14h : Intervention de Roland Reuß, co-auteur, avec Peter Staengle, d’une édition historique et critique des œuvres de Kleist pour Strœmfeld/Roter Stern (Francfort/Main).
15h30 :
« Heinrich von Kleist, éléments d’une analyse psycho-temporelle », par Jean-Michel Vives, docteur en psycho-pathologie clinique.
17h :
« La notion du double : intervention de la technique », par Brice Matthieussent, professeur à l’École des Beaux-Arts de Marseille.
19h : Présentation de documents sur plusieurs mises en scène de pièces de Kleist en France, par la Maison Jean Vilar (Avignon). Vernissage à la Direction des Affaires Culturelles du Languedoc-Roussillon, Hôtel de Grave, 5 rue salle l’Évèque, Montpellier.

Vendredi 22 novembre :


9h-12h30 :
« O Tod, wie bitter… ». Présidence : Dieter Borchmeyer, professeur à l’Université de Heidelberg.

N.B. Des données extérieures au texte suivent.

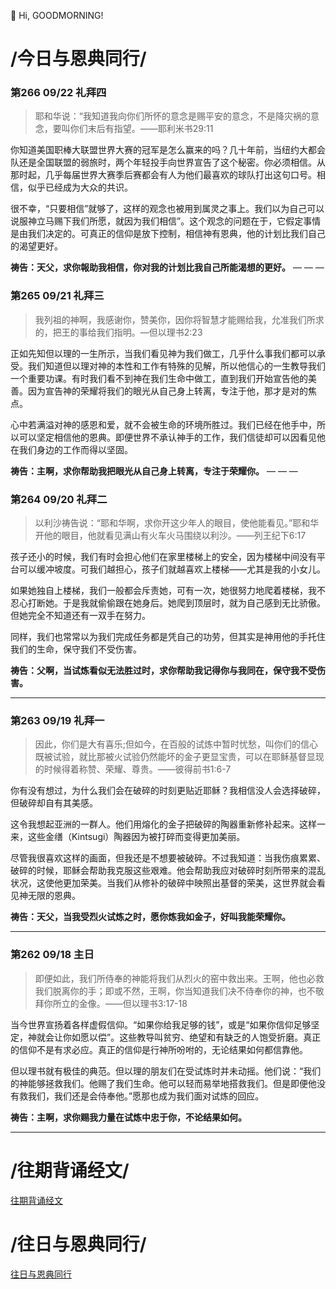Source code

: 👋 Hi, GOODMORNING!

# /今日与恩典同行/

### 第266 09/22 礼拜四

>耶和华说：“我知道我向你们所怀的意念是赐平安的意念，不是降灾祸的意念，要叫你们末后有指望。——耶利米书29:11

你知道美国职棒大联盟世界大赛的冠军是怎么赢来的吗？几十年前，当纽约大都会队还是全国联盟的弱旅时，两个年轻投手向世界宣告了这个秘密。你必须相信。从那时起，几乎每届世界大赛季后赛都会有人为他们最喜欢的球队打出这句口号。相信，似乎已经成为大众的共识。

很不幸，“只要相信”就够了，这样的观念也被用到属灵之事上。我们以为自己可以说服神立马赐下我们所愿，就因为我们相信”。这个观念的问题在于，它假定事情是由我们决定的。可真正的信仰是放下控制，相信神有恩典，他的计划比我们自己的渴望更好。

**祷告：天父，求你報助我相信，你对我的计划比我自己所能渴想的更好。**
— — —

### 第265 09/21 礼拜三

>我列祖的神啊，我感谢你，赞美你，因你将智慧才能赐给我，允准我们所求的，把王的事给我们指明。—但以理书2:23

正如先知但以理的一生所示，当我们看见神为我们做工，几乎什么事我们都可以承受。我们知道但以理对神的本性和工作有特殊的见解，所以他信心的一生教导我们一个重要功课。有时我们看不到神在我们生命中做工，直到我们开始宣告他的美善。因为宣告神的荣耀将我们的眼光从自己身上转离，专注于他，那才是对的焦点。

心中若满溢对神的感恩和爱，就不会被生命的环境所胜过。我们已经在他手中，所以可以坚定相信他的恩典。即便世界不承认神手的工作，我们信徒却可以因看见他在我们身边的工作而得以坚固。

**祷告：主啊，求你帮助我把眼光从自己身上转离，专注于荣耀你。**
— — —

### 第264 09/20 礼拜二

>以利沙祷告说：“耶和华啊，求你开这少年人的眼目，使他能看见。”耶和华开他的眼目，他就看见满山有火车火马围绕以利沙。——列王纪下6:17

孩子还小的时候，我们有时会担心他们在家里楼梯上的安全，因为楼梯中间没有平台可以缓冲坡度。可我们越担心，孩子们就越喜欢上楼梯——尤其是我的小女儿。

如果她独自上楼梯，我们一般都会斥责她，可有一次，她很努力地爬着楼梯，我不忍心打断她。于是我就偷偷跟在她身后。她爬到顶层时，就为自己感到无比骄傲。但她完全不知道还有一双手在努力。

同样，我们也常常以为我们完成任务都是凭自己的功劳，但其实是神用他的手托住我们的生命，保守我们不受伤害。

**祷告：父啊，当试炼看似无法胜过时，求你帮助我记得你与我同在，保守我不受伤害。**
- - -

### 第263 09/19 礼拜一

>因此，你们是大有喜乐;但如今，在百般的试炼中暂时忧愁，叫你们的信心既被试验，就比那被火试验仍然能坏的金子更显宝贵，可以在耶稣基督显现的时候得着称赞、荣耀、尊贵。——彼得前书1:6-7

你有没有想过，为什么我们会在破碎的时刻更贴近耶稣？我相信没人会选择破碎，但破碎却自有其美感。

这令我想起亚洲的一群人。他们用熔化的金子把破碎的陶器重新修补起来。这样一来，这些金缮（Kintsugi）陶器因为被打碎而变得更加美丽。

尽管我很喜欢这样的画面，但我还是不想要被破碎。不过我知道：当我伤痕累累、破碎的时候，耶稣会帮助我克服这些艰难。他会帮助我应对破碎时刻所带来的混乱状况，这使他更加荣美。当我们从修补的破碎中映照出基督的荣美，这世界就会看见神无限的恩典。

**祷告：天父，当我受烈火试炼之时，愿你炼我如金子，好叫我能荣耀你。**
- - -
### 第262 09/18 主日

>即便如此，我们所侍奉的神能将我们从烈火的窑中救出来。王啊，他也必救我们脱离你的手；即或不然，王啊，你当知道我们决不侍奉你的神，也不敬拜你所立的金像。——但以理书3:17-18

当今世界宣扬着各样虚假信仰。“如果你给我足够的钱”，或是“如果你信仰足够坚定，神就会让你如愿以偿”。这些教导叫贫穷、绝望和有缺乏的人饱受折磨。真正的信仰不是有求必应。真正的信仰是行神所吩咐的，无论结果如何都信靠他。

但以理书就有极佳的典范。但以理的朋友们在受试炼时并未动摇。他们说：“我们的神能够拯救我们。他赐了我们生命。他可以轻而易举地搭救我们。但是即便他没有救我们，我们还是会侍奉他。”愿那也成为我们面对试炼的回应。

**祷告：主啊，求你赐我力量在试炼中忠于你，不论结果如何。**
- - -

# /往期背诵经文/

[往期背诵经文](https://github.com/GOODNEWSNOW/GOODNEWSNOW/blob/main/past%20scripture.md)

# /往日与恩典同行/

[往日与恩典同行](https://github.com/GOODNEWSNOW/GOODNEWSNOW/blob/main/past%20food.md)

9h : « Tremblement de terre au Chili :
problématique de la violence« , par Jean Ruffet, traducteur, auteur de Kleist en prison (Ed. L’Harmattan, 1991).
10h30 : « Kleist et la musique », à propos du
Cercle Kleist pour soprano et orchestre, par René Kœring, directeur général de l’Orchestre Philharmonique de Montpellier Languedoc-Roussillon. Intervention enregistrée par France-Musique.